Mais Les Temps Modernes est aussi le dernier film dans lequel le réalisateur fait apparaitre son personnage fétiche de Charlot, signe que les temps vont changer pour le cinéma et Chaplin, comme une œuvre de transition. Car si il est muet pendant tout le film, Charlot va bien devoir se mettre à parler. Cela est amené avec un véritable savoir-faire et est emprunt d’un véritable sens.
En effet, Chaplin n’est pas vraiment un partisan de la parole au cinéma et préfère faire passer ses messages par la poésie des images et des gags de son personnage. Il va donc faire chanter à son personnage une chanson étrange dont les paroles faites d’italien et de français n’ont aucun sens mais qui amuse tout de même la galerie. Un pied de nez au cinéma parlant comme pour dire que la parole ne fait pas tout et qu’il préfère s’en moquer, et ce seront presque les derniers mots de Charlot, icône du cinéma muet. Tout un sens !
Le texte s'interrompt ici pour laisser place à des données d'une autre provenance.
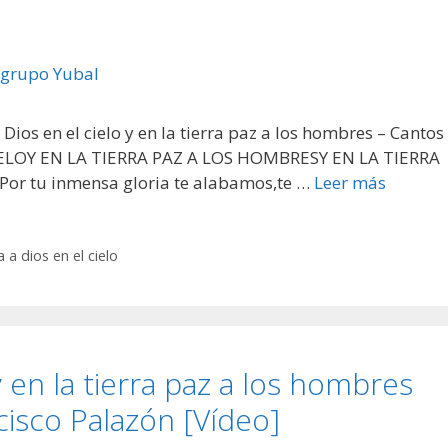
 Dios en el cielo y en la tierra paz a los hombres – Cantos
 CIELOY EN LA TIERRA PAZ A LOS HOMBRESY EN LA TIERRA
r tu inmensa gloria te alabamos,te …
Leer más
a a dios en el cielo
y en la tierra paz a los hombres
isco Palazón [Vídeo]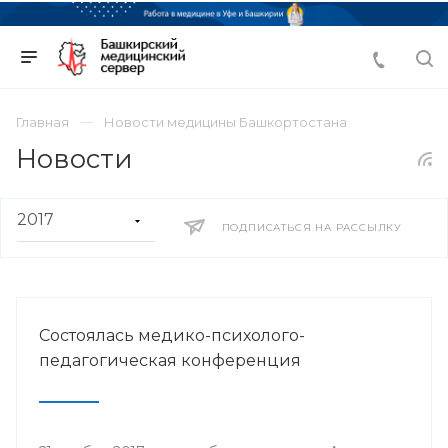
Главная
Новости медицины Башкортостана
Новости
ПОДПИСАТЬСЯ НА РАССЫЛКУ
Состоялась медико-психолого-
педагогическая конференция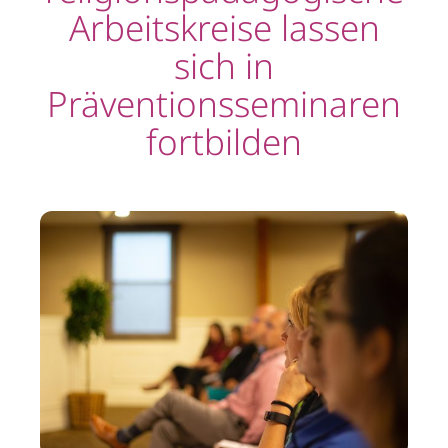
Arbeitskreise lassen
sich in
Präventionsseminaren
fortbilden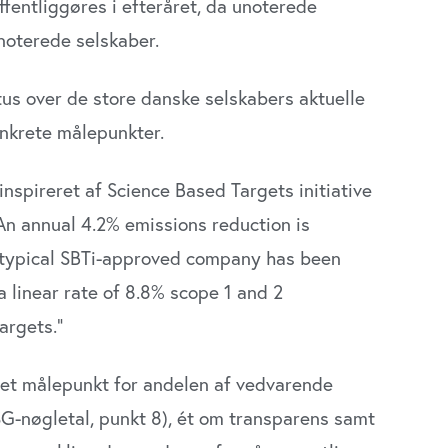
ffentliggøres i efteråret, da unoterede
noterede selskaber.
us over de store danske selskabers aktuelle
konkrete målepunkter.
inspireret af Science Based Targets initiative
“An annual 4.2% emissions reduction is
A typical SBTi-approved company has been
a linear rate of 8.8% scope 1 and 2
argets.”
 et målepunkt for andelen af vedvarende
ESG-nøgletal, punkt 8), ét om transparens samt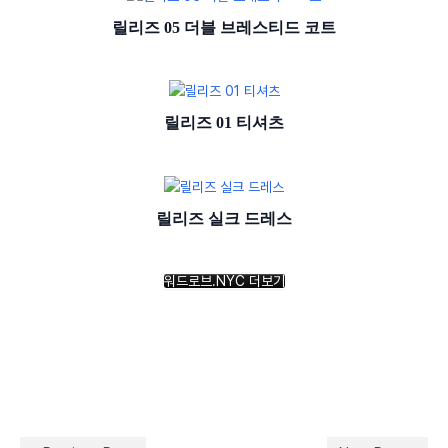
릴리즈 05 더블 브레스티드 코트
릴리즈 01 티셔츠
릴리즈 실크 드레스
워드로브.NYC 더보기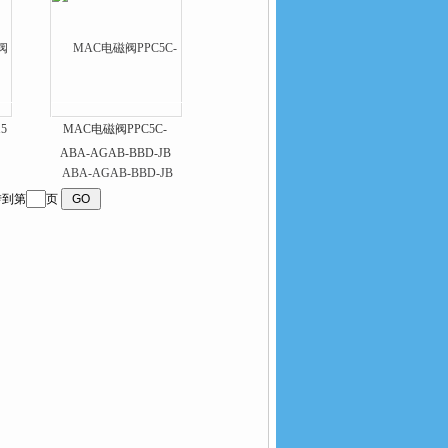
5
MAC电磁阀PPC5C-
ABA-AGAB-BBD-JB
到第
页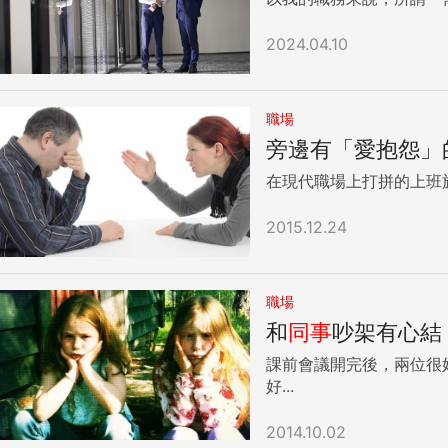
2024.04.10
職場
旁邊有「愛抱怨」
在現代職場上打拼的上班
2015.12.24
職場
和
同事
吵架有心結
課前會議開完後，兩位很
好...
2014.10.02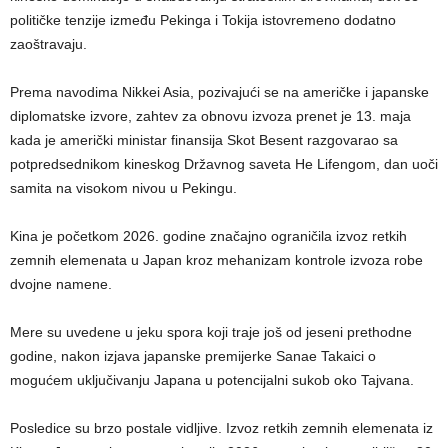
političke tenzije između Pekinga i Tokija istovremeno dodatno
zaoštravaju.
Prema navodima Nikkei Asia, pozivajući se na američke i japanske
diplomatske izvore, zahtev za obnovu izvoza prenet je 13. maja
kada je američki ministar finansija Skot Besent razgovarao sa
potpredsednikom kineskog Državnog saveta He Lifengom, dan uoči
samita na visokom nivou u Pekingu.
Kina je početkom 2026. godine značajno ograničila izvoz retkih
zemnih elemenata u Japan kroz mehanizam kontrole izvoza robe
dvojne namene.
Mere su uvedene u jeku spora koji traje još od jeseni prethodne
godine, nakon izjava japanske premijerke Sanae Takaici o
mogućem uključivanju Japana u potencijalni sukob oko Tajvana.
Posledice su brzo postale vidljive. Izvoz retkih zemnih elemenata iz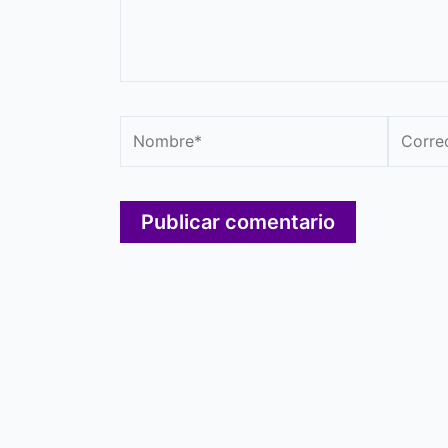
Nombre*
Correo
electró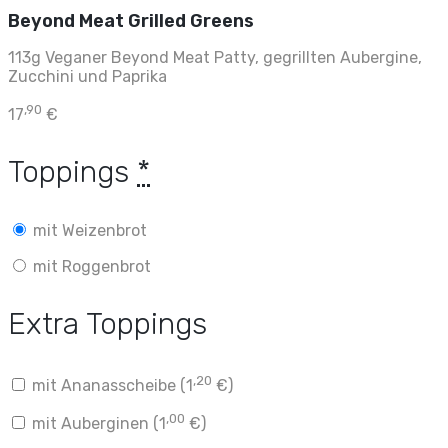
Beyond Meat Grilled Greens
113g Veganer Beyond Meat Patty, gegrillten Aubergine,
Zucchini und Paprika
,90
17
€
Toppings
*
mit Weizenbrot
mit Roggenbrot
Extra Toppings
,20
mit Ananasscheibe (
1
€
)
,00
mit Auberginen (
1
€
)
Avec les Temps Modernes, Chaplin trouve donc le moyen de provoquer autant le rire que les larmes mais se montre plus que jamais engagé auprès de la classe ouvrière mais aussi dans sa vision du cinéma. Et ce n’est que le premier pas avant son premier film réellement parlant où chaque parole sera encore judicieusement utilisée et engagée, le Dictateur. C’est donc une œuvre éminemment personnelle et en même temps universelle et intemporelle qui nous est offerte, pour la grande et belle histoire du cinéma.